JSON upload (small files)

For small images or base64-encoded payloads where multipart is awkward:

POST/api/documents/upload-json
Auth · API keyScope · documents:write
{
  "filename": "ktp-front.jpg",
  "contentType": "image/jpeg",
  "contentBase64": "<base64 payload>",
  "type": "ktp",
  "externalRef": "..."
}

Same response shape. Max body 16 MB after base64.

File-size limits

File classMax size
PDF20 MB
Image (JPEG, PNG, etc.)20 MB per file
Multi-page TIFF20 MB total
HEIC20 MB (auto-converted to JPEG server-side)
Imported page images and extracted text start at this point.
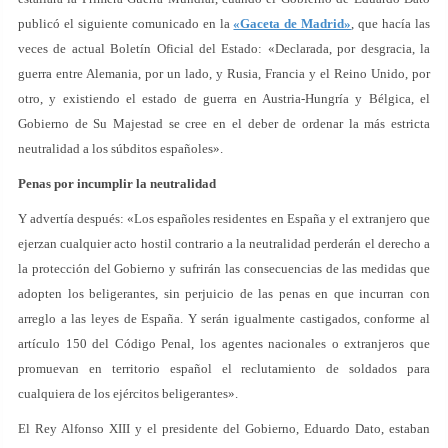
publicó el siguiente comunicado en la
«Gaceta de Madrid»
, que hacía las
veces de actual Boletín Oficial del Estado: «Declarada, por desgracia, la
guerra entre Alemania, por un lado, y Rusia, Francia y el Reino Unido, por
otro, y existiendo el estado de guerra en Austria-Hungría y Bélgica, el
Gobierno de Su Majestad se cree en el deber de ordenar la más estricta
neutralidad a los súbditos españoles».
Penas por incumplir la neutralidad
Y advertía después: «Los españoles residentes en España y el extranjero que
ejerzan cualquier acto hostil contrario a la neutralidad perderán el derecho a
la protección del Gobierno y sufrirán las consecuencias de las medidas que
adopten los beligerantes, sin perjuicio de las penas en que incurran con
arreglo a las leyes de España. Y serán igualmente castigados, conforme al
artículo 150 del Código Penal, los agentes nacionales o extranjeros que
promuevan en territorio español el reclutamiento de soldados para
cualquiera de los ejércitos beligerantes».
El Rey Alfonso XIII y el presidente del Gobierno, Eduardo Dato, estaban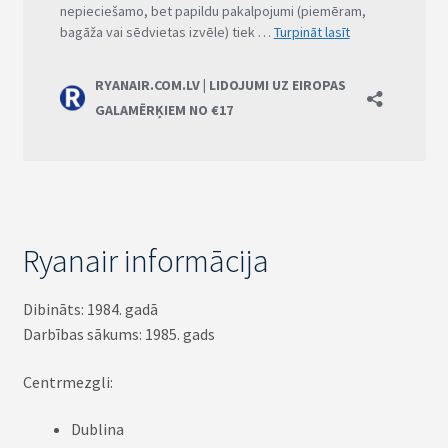
Ryanair informācija
Dibināts: 1984. gadā
Darbības sākums: 1985. gads
Centrmezgli:
Dublina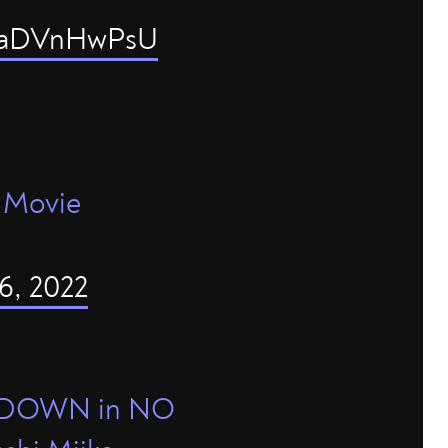
/8aDVnHwPsU
e Movie
6, 2022
CHDOWN in NO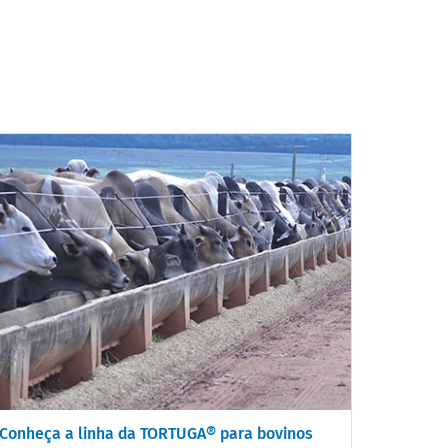
Conheça a linha da TORTUGA® para bovinos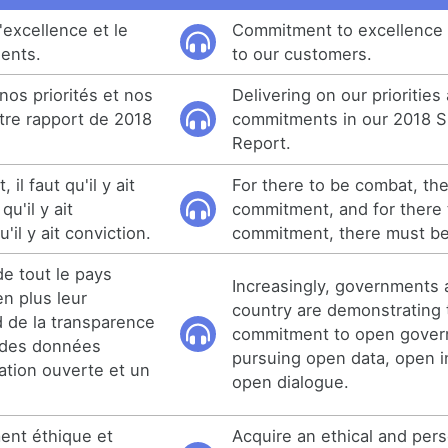
excellence et le
Commitment to excellence 
ents.
to our customers.
os priorités et nos
Delivering on our priorities
re rapport de 2018
commitments in our 2018 Su
Report.
 il faut qu'il y ait
For there to be combat, th
u'il y ait
commitment, and for there 
'il y ait conviction.
commitment, there must be
e tout le pays
Increasingly, governments 
n plus leur
country are demonstrating 
 de la transparence
commitment to open gover
r des données
pursuing open data, open i
ation ouverte et un
open dialogue.
ent éthique et
Acquire an ethical and per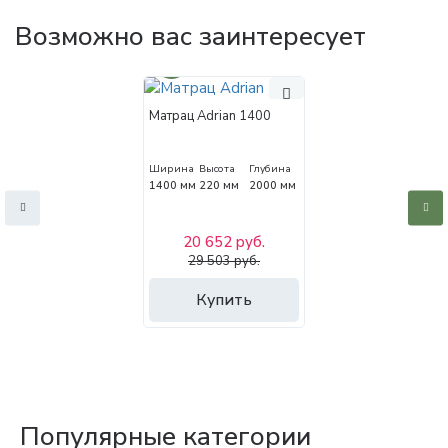
Возможно вас заинтересует
30%
Матрац Adrian 1400
Ширина
Высота
Глубина
1400 мм
220 мм
2000 мм
20 652 руб.
29 503 руб.
Купить
Популярные категории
Larger files: split client-side (multi-page contracts), or talk to us about an enterprise tier.

Password-protected PDFs

Some banks PDF their KK and akta with passwords. Pass pdfPassword on upload:

curl -X POST .../api/documents/upload \
  -F "file=@./locked-akta.pdf" \
  -F "type=akta_lahir" \
  -F "pdfPassword=birth-date-or-nik"

We decrypt in memory, never store the password, and discard the decrypted bytes after extraction. If the password is wrong, status becomes password_required and you can supply a corrected password via re-extract.

Re-extract

POST/api/documents/{id}/reextract
Auth · API keyScope · documents:write

Re-runs the pipeline. Use when:

  • A new template was published since the original extraction.
  • You provided a pdfPassword after a previous password_required outcome.
  • Original extraction failed and a model update may have fixed the issue.

Optional body:

{
  "templateId": "tpl_01HXY...",
  "type": "invoice",
  "pdfPassword": "..."
}

Erase (PDP / GDPR)

POST/api/documents/{id}/erase
Auth · API keyScope · documents:write
{
  "reason": "Customer requested PDP deletion 2026-05-24, ticket #4521"
}

Hard-deletes the original file and bounding boxes. Extracted fields can optionally be retained (set keepFields: true) for audit, but the source file is gone. The reason is required and logged.

Download

GET/api/documents/{id}/download
Auth · API keyScope · documents:read

Returns a signed URL valid for 5 minutes. Don't proxy through your servers; the URL is single-use and stateless.

List documents

GET/api/documents
Auth · API keyScope · documents:read

Filters: type (comma-sep), status (comma-sep), q (free-text), customerName, externalRef, from, to, limit (default 50, max 200), offset.

Don't store the raw file twice

We store the original file (sealed-at-rest, AES-256-GCM) for the configured retention period. You don't need to keep your own copy unless your audit policy requires it. If you do, /download is the canonical re-fetch path.